### Exercise:
Word for word, restate the records that come next, omitting the images.

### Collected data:
= Beginning of Section =

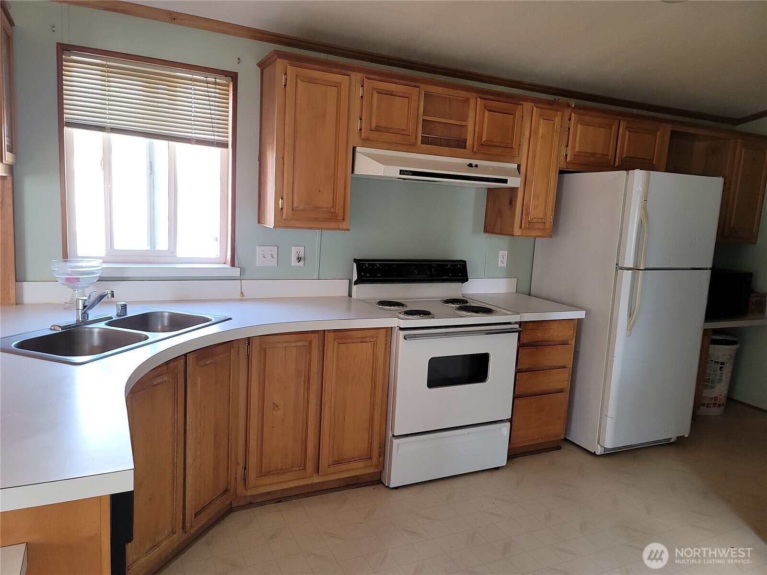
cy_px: 288
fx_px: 554
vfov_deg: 54.9
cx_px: 384
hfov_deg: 69.4
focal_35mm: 25
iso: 125
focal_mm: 7
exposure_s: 1/60
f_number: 1.8
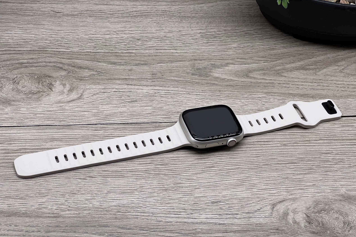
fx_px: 801
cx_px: 178
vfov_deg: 16.9
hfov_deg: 25.1
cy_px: 128
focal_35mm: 81
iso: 50
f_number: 2.8
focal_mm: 9
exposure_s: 1/100
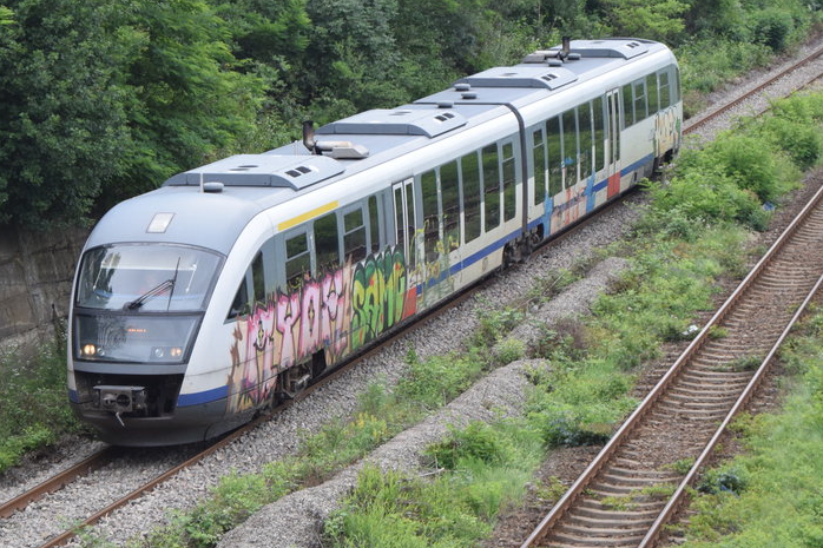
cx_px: 301
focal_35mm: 142
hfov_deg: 14.5
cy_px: 186
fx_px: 3242
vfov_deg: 9.7
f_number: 5.6
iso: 800
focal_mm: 55
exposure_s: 1/1000
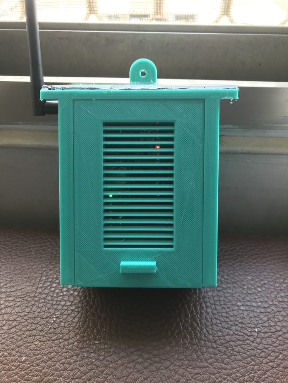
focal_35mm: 28
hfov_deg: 49.7
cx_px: 144
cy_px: 192
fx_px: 311
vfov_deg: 63.4
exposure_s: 1/60
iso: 25
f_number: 1.8
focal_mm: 3.99
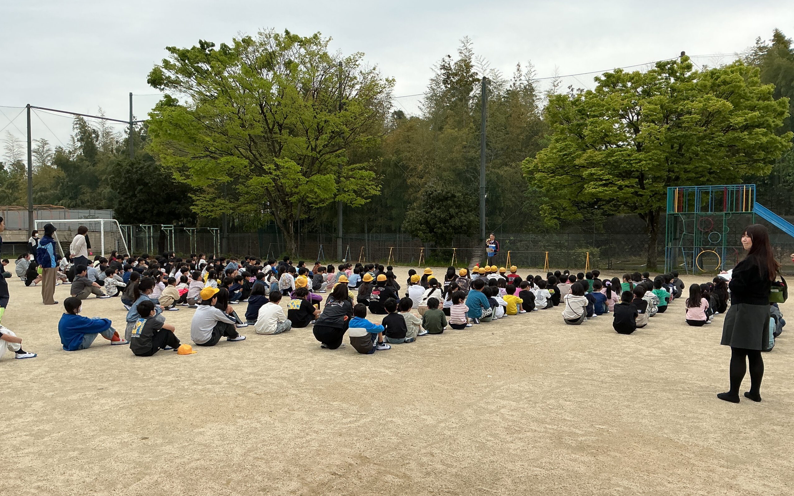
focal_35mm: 31
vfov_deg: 40.5
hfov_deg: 61.2
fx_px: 671
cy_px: 277
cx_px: 394
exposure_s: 1/1626
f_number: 1.8
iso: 25
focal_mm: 3
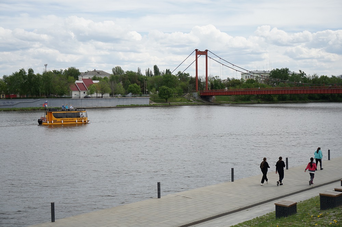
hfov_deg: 41.9
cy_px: 114
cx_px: 171
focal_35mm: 47
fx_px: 446
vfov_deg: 28.6
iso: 160
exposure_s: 1/2000
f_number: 4
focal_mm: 47
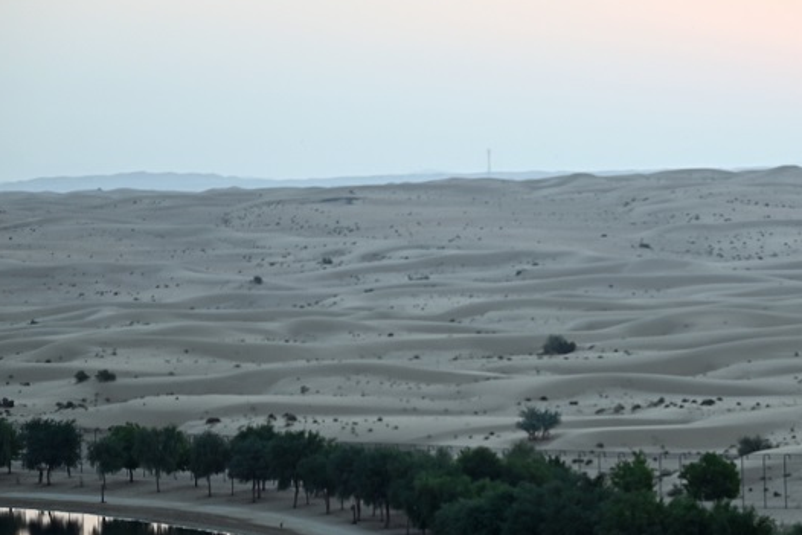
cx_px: 719
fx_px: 4301
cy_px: 364
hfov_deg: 10.6
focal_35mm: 193
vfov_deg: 7.1
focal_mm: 102
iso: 560
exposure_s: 1/250
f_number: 4.5
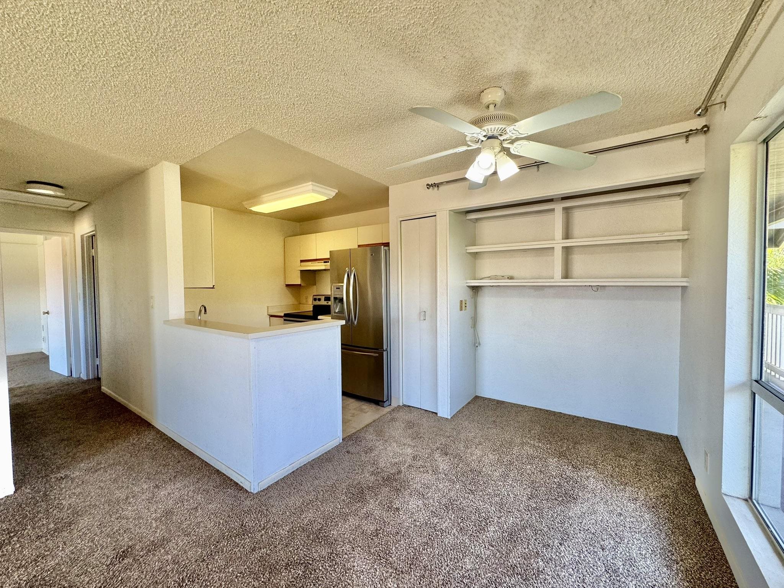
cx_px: 392
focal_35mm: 14
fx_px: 317
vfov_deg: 85.7
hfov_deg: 102.1
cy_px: 294
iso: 160
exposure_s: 1/120
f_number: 2.2
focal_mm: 2.22
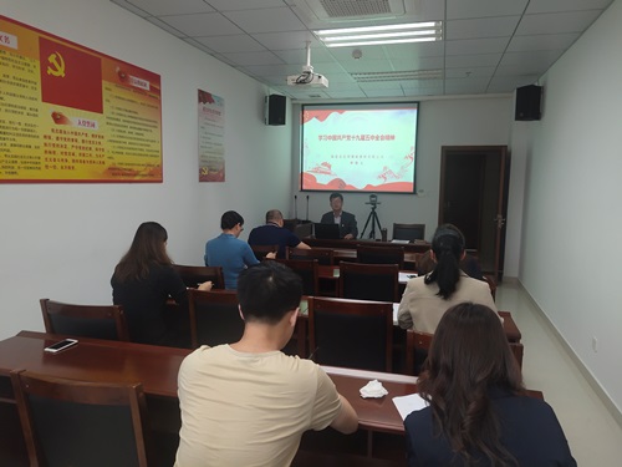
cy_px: 234
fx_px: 521
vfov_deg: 48.2
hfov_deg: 61.7
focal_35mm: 29
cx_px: 311
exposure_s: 1/100
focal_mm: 4.27
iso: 166
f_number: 1.8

= End of Section =

### Reply to the task:
cy_px: 288
fx_px: 554
vfov_deg: 54.9
cx_px: 384
hfov_deg: 69.4
focal_35mm: 25
iso: 125
focal_mm: 7
exposure_s: 1/60
f_number: 1.8
fx_px: 801
cx_px: 178
vfov_deg: 16.9
hfov_deg: 25.1
cy_px: 128
focal_35mm: 81
iso: 50
f_number: 2.8
focal_mm: 9
exposure_s: 1/100
cx_px: 301
focal_35mm: 142
hfov_deg: 14.5
cy_px: 186
fx_px: 3242
vfov_deg: 9.7
f_number: 5.6
iso: 800
focal_mm: 55
exposure_s: 1/1000
focal_35mm: 28
hfov_deg: 49.7
cx_px: 144
cy_px: 192
fx_px: 311
vfov_deg: 63.4
exposure_s: 1/60
iso: 25
f_number: 1.8
focal_mm: 3.99
focal_35mm: 31
vfov_deg: 40.5
hfov_deg: 61.2
fx_px: 671
cy_px: 277
cx_px: 394
exposure_s: 1/1626
f_number: 1.8
iso: 25
focal_mm: 3
hfov_deg: 41.9
cy_px: 114
cx_px: 171
focal_35mm: 47
fx_px: 446
vfov_deg: 28.6
iso: 160
exposure_s: 1/2000
f_number: 4
focal_mm: 47
cx_px: 719
fx_px: 4301
cy_px: 364
hfov_deg: 10.6
focal_35mm: 193
vfov_deg: 7.1
focal_mm: 102
iso: 560
exposure_s: 1/250
f_number: 4.5
cx_px: 392
focal_35mm: 14
fx_px: 317
vfov_deg: 85.7
hfov_deg: 102.1
cy_px: 294
iso: 160
exposure_s: 1/120
f_number: 2.2
focal_mm: 2.22
cy_px: 234
fx_px: 521
vfov_deg: 48.2
hfov_deg: 61.7
focal_35mm: 29
cx_px: 311
exposure_s: 1/100
focal_mm: 4.27
iso: 166
f_number: 1.8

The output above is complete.